Community Health
Family & Community Health
International Medical Corps recruits community health workers (CHWs) from the communities we serve. Working with CHWs and community leaders helps to ensure that our work prioritises the true health needs of the community and improves access to basic health services.
An example of this approach, known as integrated community-based case management (iCCM), is used to treat childhood illnesses such as diarrhoea, respiratory infections, malaria and acute malnutrition. It relies on International Medical Corps-trained CHWs to detect and diagnose, provide first-line treatment, refer all complicated cases to the nearest health facility and educate caretakers on home support and recognition of danger signs.
Moreover, our extensive networks of community volunteers engage in risk communication and community engagement (RCCE) that promotes health and well-being as well as community mobilisation for preventive and curative services.

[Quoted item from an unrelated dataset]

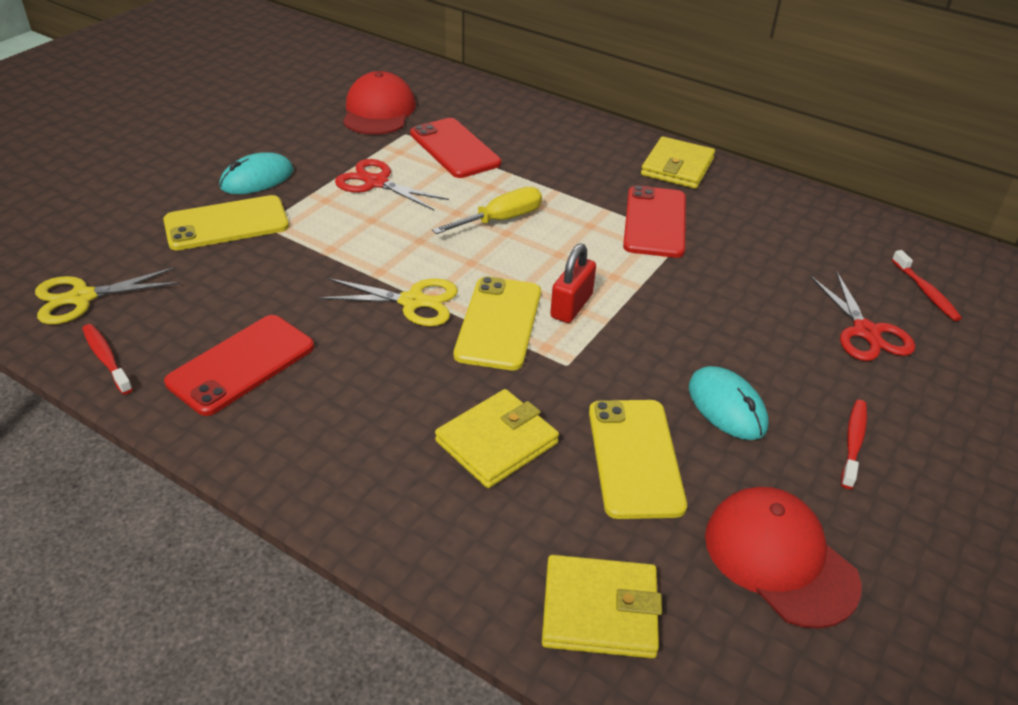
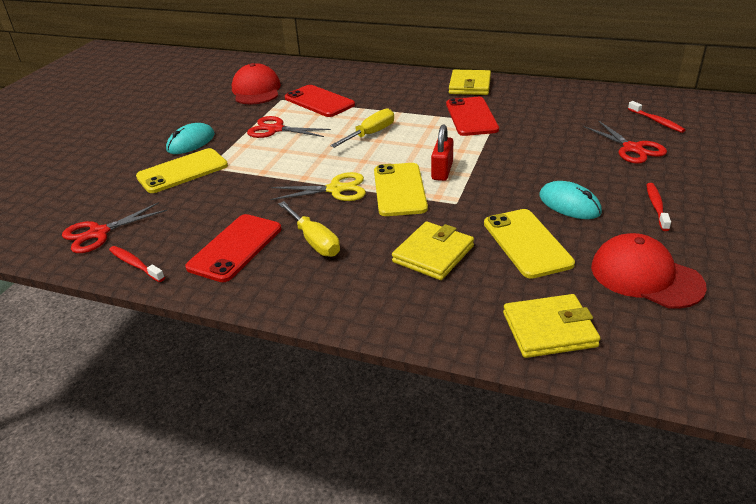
camera: 10 degrees left, 5 degrees down
yellow scissors [35,267,180,324] -> red scissors [62,202,167,253]
none -> yellow screwdriver [278,201,340,257]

Actively seeking out and involving community residents is key to implementing effective community-level programmes, which is why International Medical Corps pursues this approach at every stage of the programme cycle. We believe that community ownership and stewardship are key to building sustainable programmes that ultimately contribute to better health outcomes for all.
Our approach aims to:
- mobilise members of the community to advocate for their own health and for better health outcomes;
- train, support and supervise CHWs and community volunteers, to enable them to manage common childhood and maternal ailments;
- educate and inform community residents about positive health-seeking behaviours and create demand for quality services; and
- engage with and enable communities to actively participate in and contribute to health programming.
Our Response
To achieve success in improving communities’ health and well-being, we draw on expertise already present by employing local residents where possible. In fact, more than 95% of International Medical Corps staff members worldwide recruited from the communities they serve.
Community-based programming creates more favourable outcomes than the alternatives because such programmes better fit the community and increase local buy-in. For example, we’ve found community outreach workers to be extremely successful in promoting community health education.
Our use of community health is part of an integrated strategy and is present in all of our work, including nutrition, mental health and psychosocial support, water, sanitation and hygiene, and more.
We have implemented family and community health activities in some 80 countries on six continents since our founding.
In 2024 alone, we provided more than 3.7 million people with health education messages.
Across Lebanon, CHWs hosted about 2,400 age-based health clubs, reaching nearly 16,700 people on topics including maternal health, non-communicable diseases, the needs of pregnant and lactating women, and nutrition.